= Your assignment =
Find all lines in the records that include the word "peserta", and copy them out.
▽
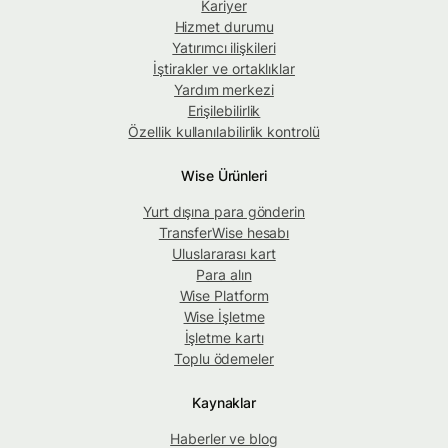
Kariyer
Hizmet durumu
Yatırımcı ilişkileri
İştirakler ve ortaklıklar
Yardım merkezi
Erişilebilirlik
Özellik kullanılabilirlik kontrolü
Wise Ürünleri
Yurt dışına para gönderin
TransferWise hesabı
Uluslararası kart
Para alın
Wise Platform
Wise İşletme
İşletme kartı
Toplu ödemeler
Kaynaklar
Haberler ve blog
△
▽
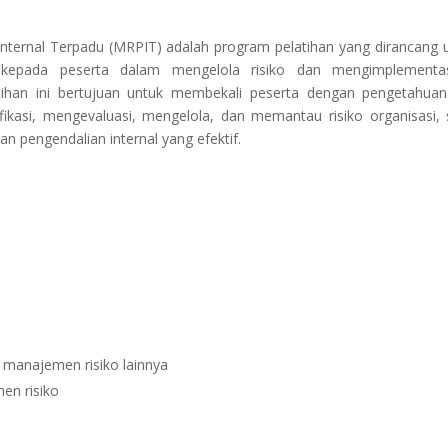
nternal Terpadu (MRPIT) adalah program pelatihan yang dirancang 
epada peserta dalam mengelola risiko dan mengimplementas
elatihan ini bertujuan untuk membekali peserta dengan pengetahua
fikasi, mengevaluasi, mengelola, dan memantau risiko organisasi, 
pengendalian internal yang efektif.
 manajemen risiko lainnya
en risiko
△
= Task answer =
epada peserta dalam mengelola risiko dan mengimplementas
elatihan ini bertujuan untuk membekali peserta dengan pengetahua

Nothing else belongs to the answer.